REQUIREMENT: Reproduce every line of the listing below word for word, leaving out the pictures.

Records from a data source
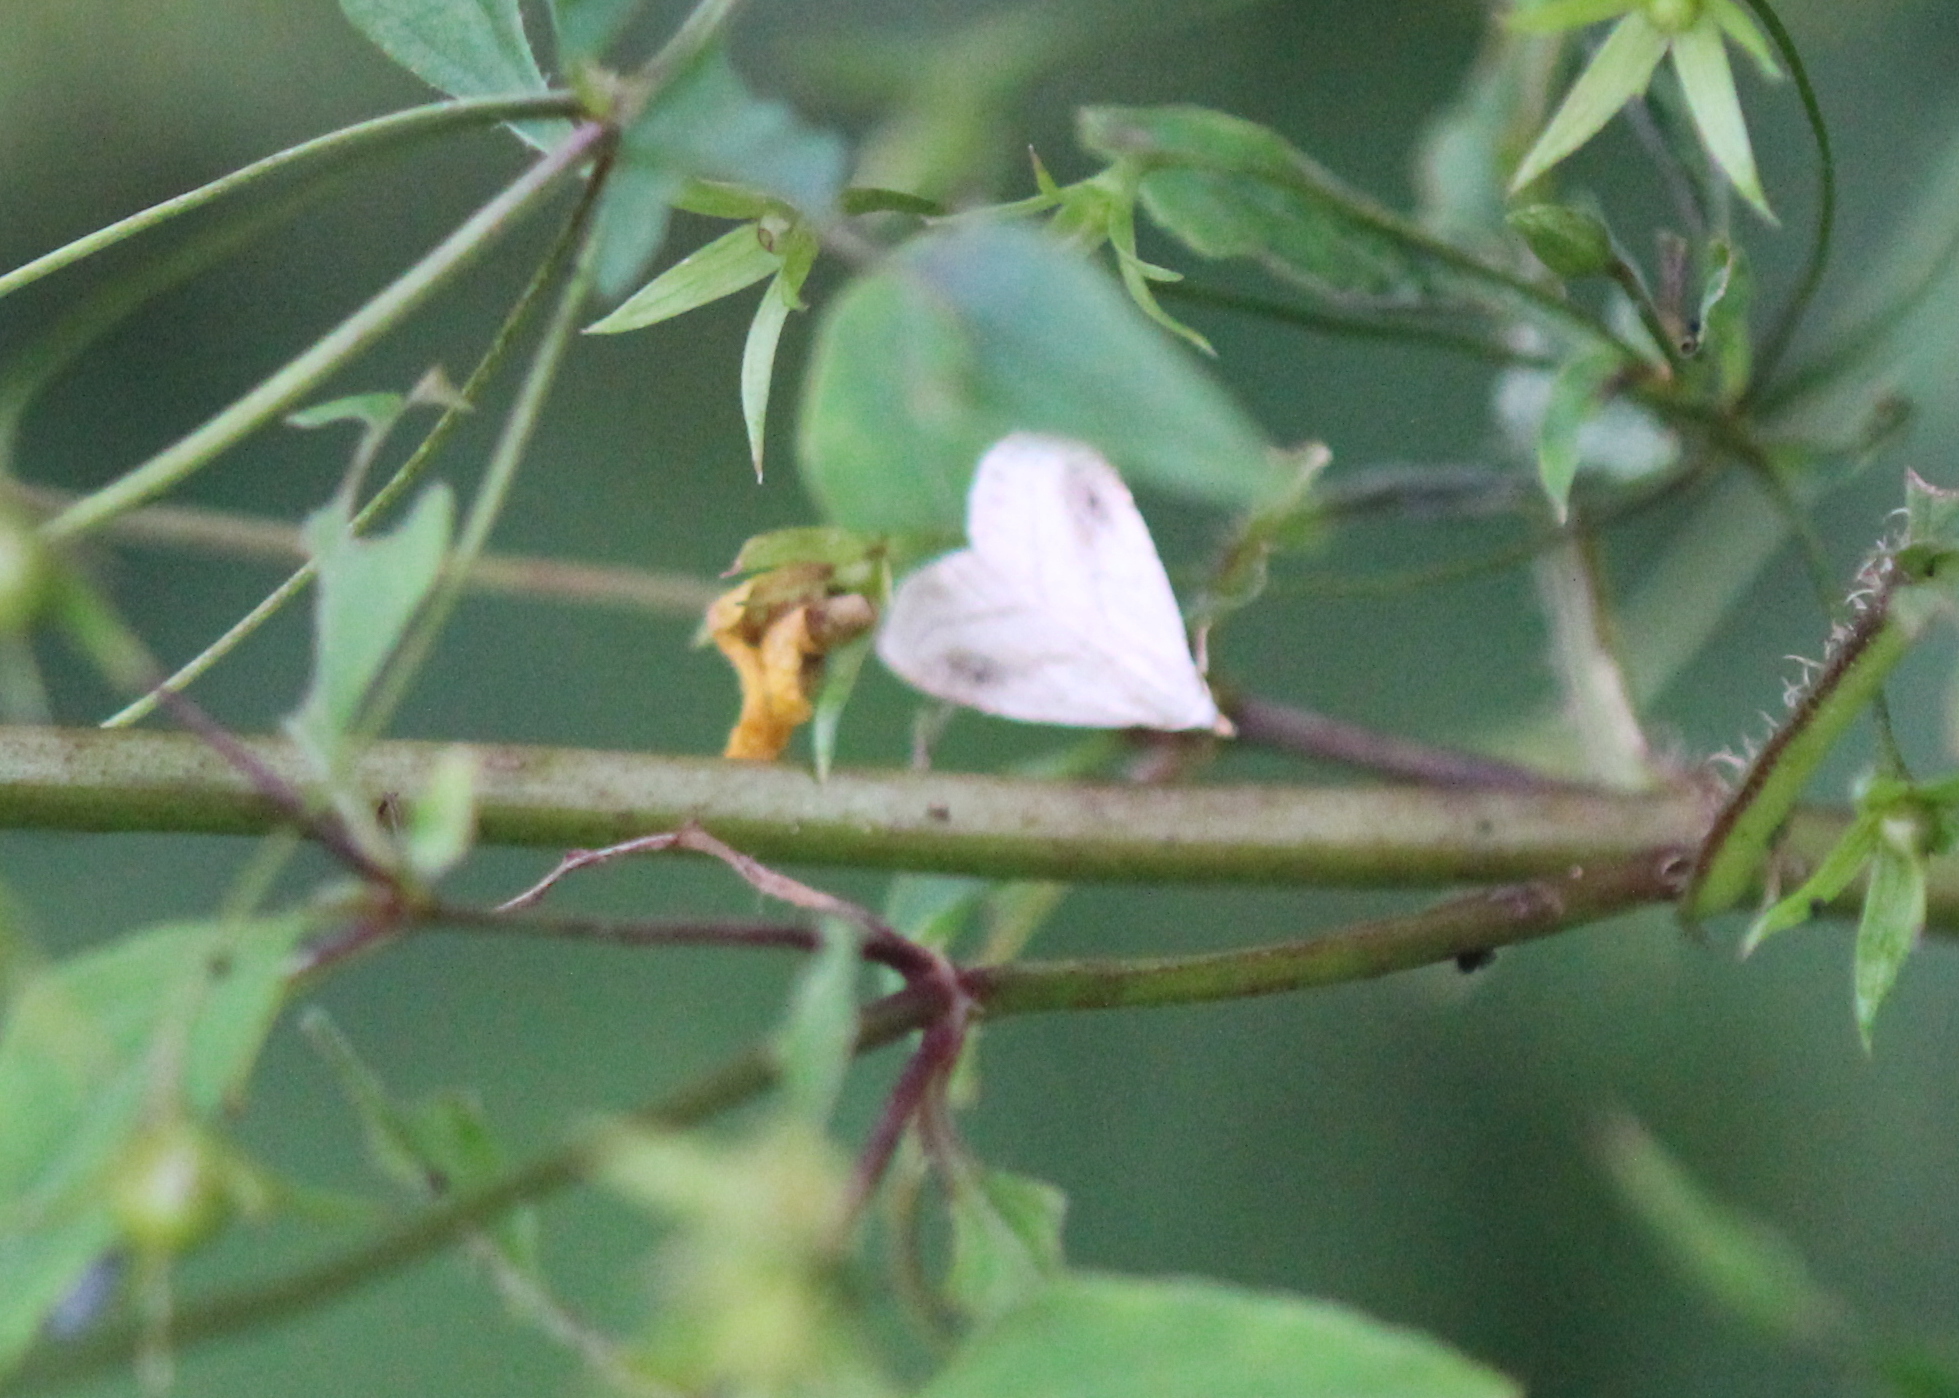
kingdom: Animalia
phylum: Arthropoda
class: Insecta
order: Lepidoptera
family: Erebidae
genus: Rivula
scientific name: Rivula propinqualis
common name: Spotted grass moth
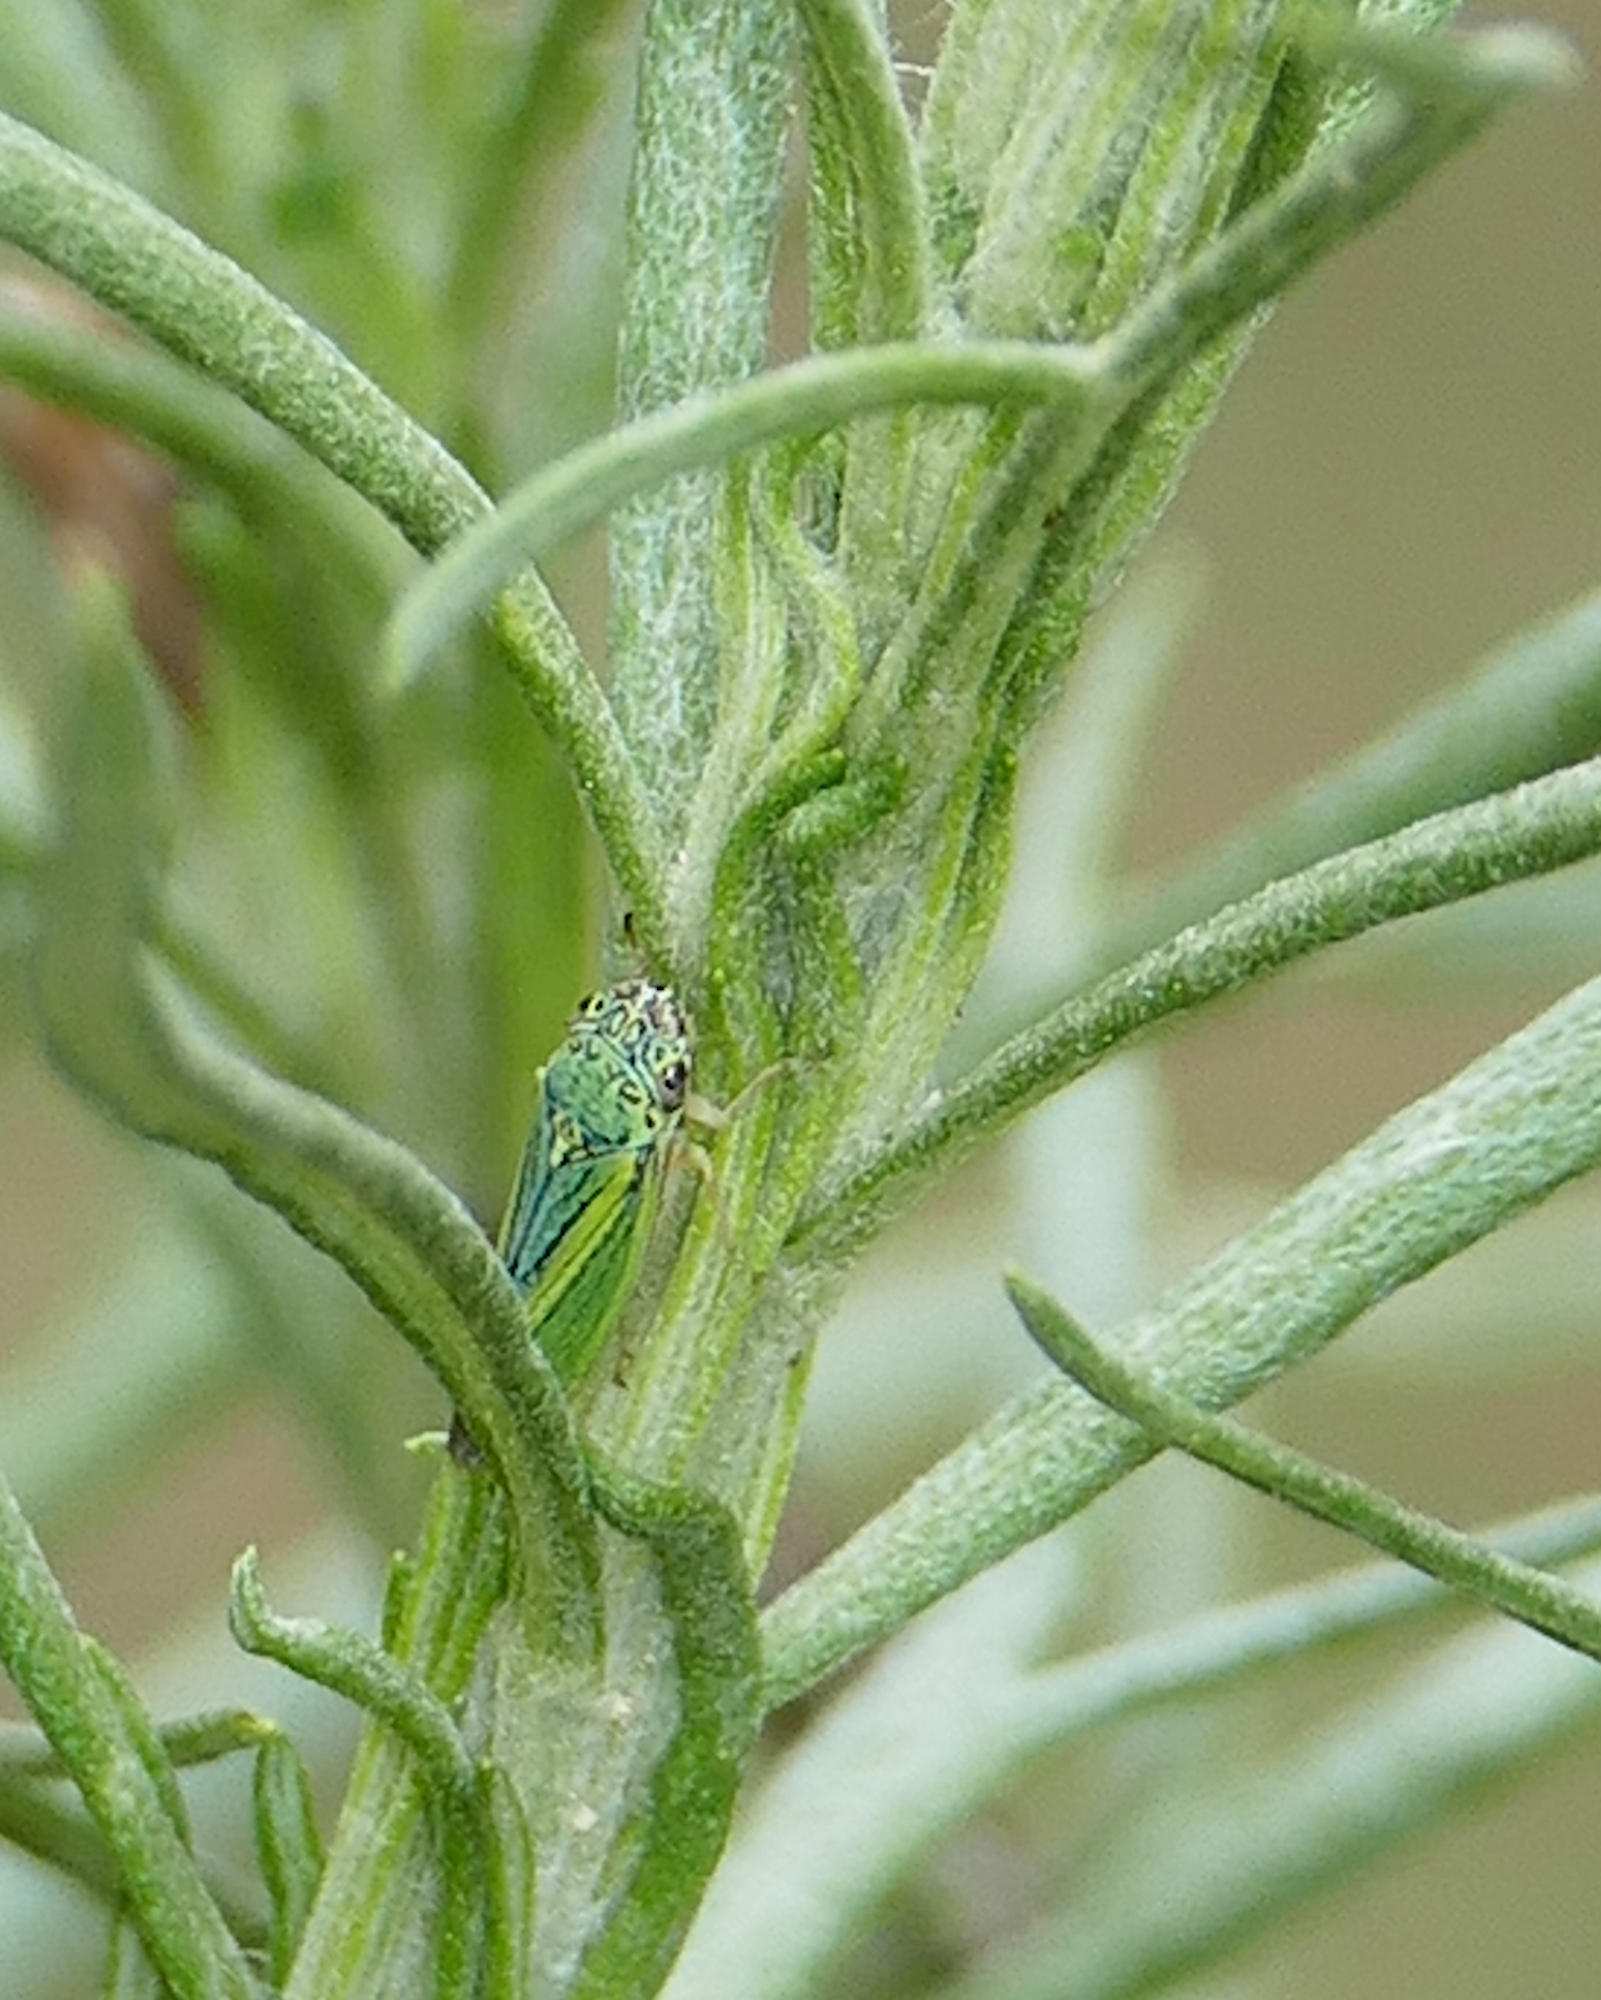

SOLUTION FOR THIS PROBLEM:
kingdom: Animalia
phylum: Arthropoda
class: Insecta
order: Lepidoptera
family: Erebidae
genus: Rivula
scientific name: Rivula propinqualis
common name: Spotted grass moth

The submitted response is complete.